He told the Fabian Society: "We must confront the difficult truth: that this form of egalitarianism, the one that defines fairness solely in terms of society's response to those in greatest need, is badly out of step with popular sentiment."
Ah , so there we have it , the Labour Party instead of what any principled organisation would do , try educate and convince the public of its aims , bows down to the mob rule of prejudice for the sake of political power . Denham said Labour had to relate to the aspirations of people on middle incomes, adding that this group felt excluded by policies and language aimed at 'the poor'.
Denham talks of his family history , "If I think back to when my father was growing up in South Yorkshire in the 1920s and 1930s, they knew what was wrong with society. Basically, the railways on which his father worked were owned by private owners, and the mines in which everybody else round his street worked were owned by private owners, and the problem was the bosses. What you would have had very widely and for a long period of time was a common description which would have been shared not just across the left, but a large chunk of society, why our society is the way it is.What came across really strongly in this research is that there is no common story about why our society is unequal. People have varying levels of knowledge about how unequal it is, or the consequences of inequality. But no story about why it is the way that it is."

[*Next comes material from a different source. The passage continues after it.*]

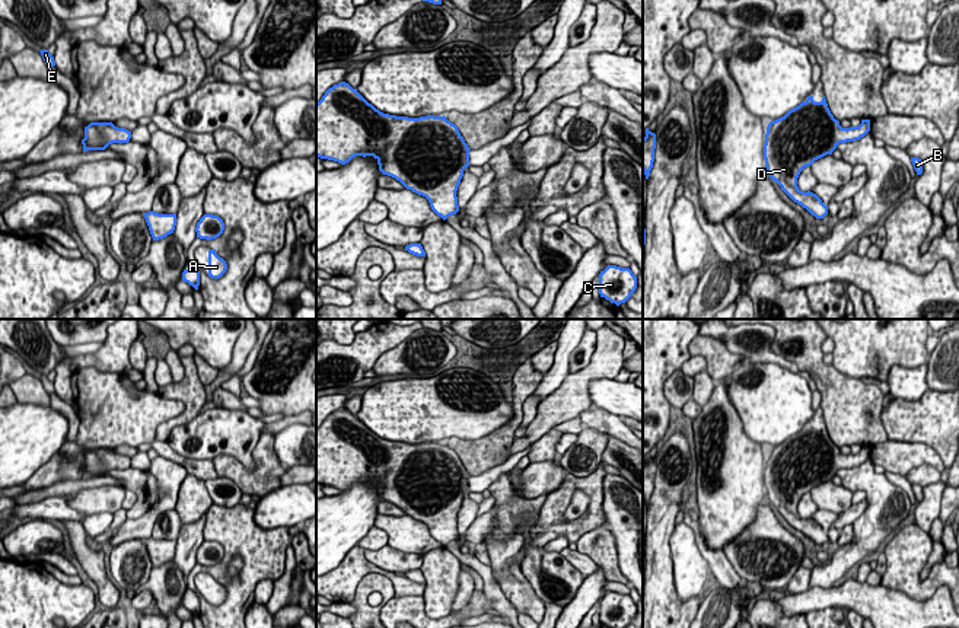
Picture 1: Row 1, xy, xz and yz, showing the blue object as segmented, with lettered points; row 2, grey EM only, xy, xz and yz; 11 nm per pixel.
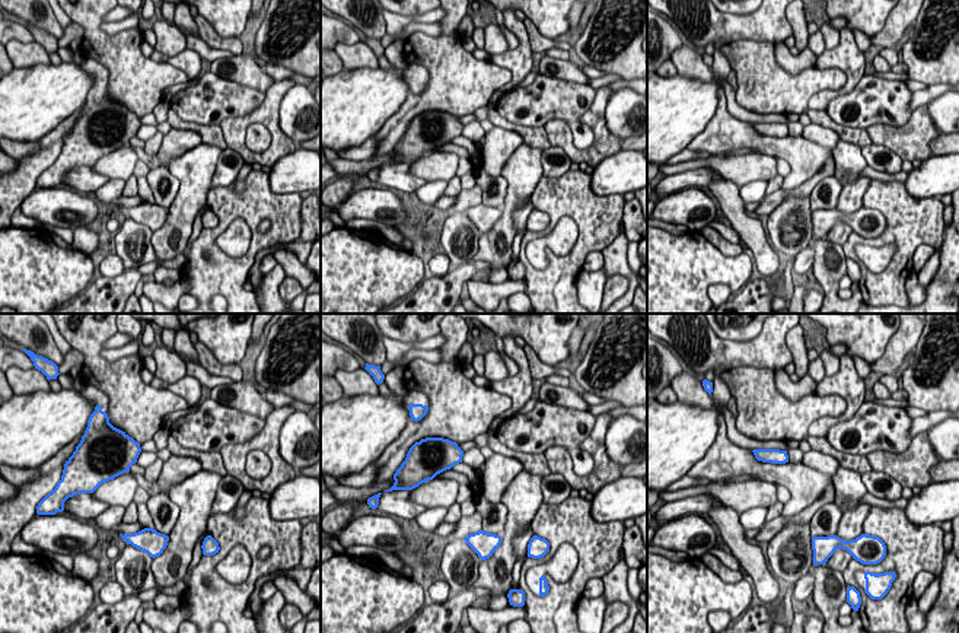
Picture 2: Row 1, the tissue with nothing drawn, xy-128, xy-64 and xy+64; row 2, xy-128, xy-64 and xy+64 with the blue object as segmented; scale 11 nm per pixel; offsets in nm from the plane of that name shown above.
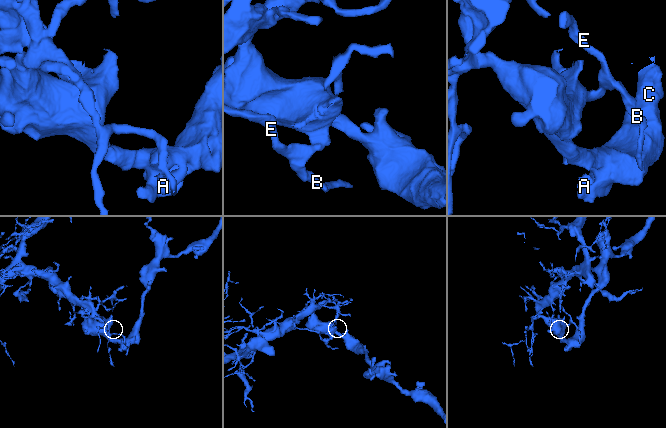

At last an element of truth from his speech. After a century of lying and deceit about the true state of affairs , particularly by the Labour Party is it no surprise then that people are confused about the real cause of inequality. There were always some trying to build a "fairer" society but what has emerged was not a slowly evolving socialism but a Labourism which increasingly judged itself on its electoral success, and which depends on its ability not to rock the capitalist boat it was trying to steer. But, in truth, the majority are impoverished. It is impoverished insofar as it has no other option than to sell its working abilities to those who monopolise the means of living and whose conspicuous wealth must irresistibly provide the very yardstick by which that poverty will be starkly exposed. This may not be the poverty of material destitution. But if the measure of a human being consists in the accumulation of material possessions to which he or she may claim the, by that token, we are demeaned. And, ultimately, it is in this devaluation of our human worth—not simply in the fact of material inequality but in the meaning this society attaches to it—that we may glimpse the very essence of this poverty.
2 comments:
Reports like this make my blood boil. How dare these turn-coat Labour MPs suck up to the la-de-daa Middle class voters.
The truth is that the Labour party has been run by frauds ever since Ramsay MacDonald became the first Labour PM in 1924 - he was determined to shelve good socialist policies in order to get into power - even stabbing the party in the back and joining with Baldwin in 1930. Even during the chaos of the 1970s and 80s, most Labour MPs could only spell the word Poverty, and were a bunch of bleeding-heart middle class grinners, who were too easily bought out by bankers and fat cats.
Denham is a pig. He has no idea how hard it is for people my age to find a full-time job, afford a home, afford transport, or afford to start a family - even with the odd tax credit here and there.
while there may be a possible merit in using the word "middle class" to denote status differences , in Marxist terms , however , we would say they do not exist economically but are a part of the working class , those dependant uppon working for a wge or salary for survival
As an aside , i read today
The gap in life expectancy between the prosperous "middle classes" and those in the most deprived homes is widening sharply, latest health figures show.
Men in Blackpool now live on average up to 73.2 years, 10.5 years fewer than their counterparts in Kensington and Chelsea. Women in Hartlepool have the lowest female life expectancy at 78.1 years, around 9.6 years less than in the central London borough.Over a three-year period – from 2004-06 to 2005-07 – the figures reveal that the gap between local authorities at opposite ends of the health spectrum grew by 0.4 years for men and 0.8 years for women.
Alan Walker, professor of social policy and social gerontology at the University of Sheffield, said: "Messages about wellbeing and healthy lifestyles penetrate more rapidly into the middle-class professional households than they do into working-class homes and households on benefits.
"It's easier on a comfortable income to make those lifestyle choices. When you are poor you simply can't choose what you eat. Try to tell a hard-pressed mother to stop smoking – she may say thats it's the only thing that gets her through the day.
"It's much easier for those on higher incomes. The health inequality statistics are a mirror of other inequalities. Those differences are getting wider. It's hard cash, like child benefits, that is going to make a difference."